Adjustments have been made to the asset size of financial institutions that have to report mortgage data as required by the Home Mortgage Disclosure Act of 1975.
Banks, savings associations and credit unions are required to report HMDA data annually under Regulation C, which implements the act.
HMDA impacts most mortgage lenders located in metropolitan areas and requires them to collect, report and disclose application and origination information on purchase financing, home improvement loans and refinance transactions.
Included in HMDA reports are data about loan type, purpose and amount. They also include information about the loan applicant’s race, ethnicity, gender and income. Lenders also report the location of the property and loan pricing for some loans.
However, existing regulations allow for an exemption to HMDA requirements if the institution’s assets don’t exceed $41 million.
The Consumer Financial Protection Bureau announced Friday that it is raising the asset requirement for exemption. The CFPB took over HMDA responsibility from the Federal Reserve Board.
Financial institutions with assets of no more than $42 million as of Dec. 31 will be exempt from collecting HMDA data in 2013, according to the CFPB’s final rule.

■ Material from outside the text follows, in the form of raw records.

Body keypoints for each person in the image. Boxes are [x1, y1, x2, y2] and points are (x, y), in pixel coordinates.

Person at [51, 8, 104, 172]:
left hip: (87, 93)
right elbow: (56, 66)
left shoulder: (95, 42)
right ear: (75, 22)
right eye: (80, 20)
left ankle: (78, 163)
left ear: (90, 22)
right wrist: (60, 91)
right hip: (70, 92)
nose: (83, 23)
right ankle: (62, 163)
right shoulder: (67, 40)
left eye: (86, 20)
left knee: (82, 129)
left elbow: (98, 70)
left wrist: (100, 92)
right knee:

An exemption for next year, however, doesn’t impact data collection requirements for 2012.
The threshold is adjusted each year based on the annual increase in the Consumer Price Index for Urban Wage Earners and Clerical Workers. The index was up 2.23 percent for the 12 months ended Nov. 30.
“HMDA data are used to help determine whether financial institutions are serving the housing needs of their communities and to assist in identifying possible discriminatory lending patterns,” the CFPB stated.
The threshold has increased substantially from a decade ago, when it was $32 million.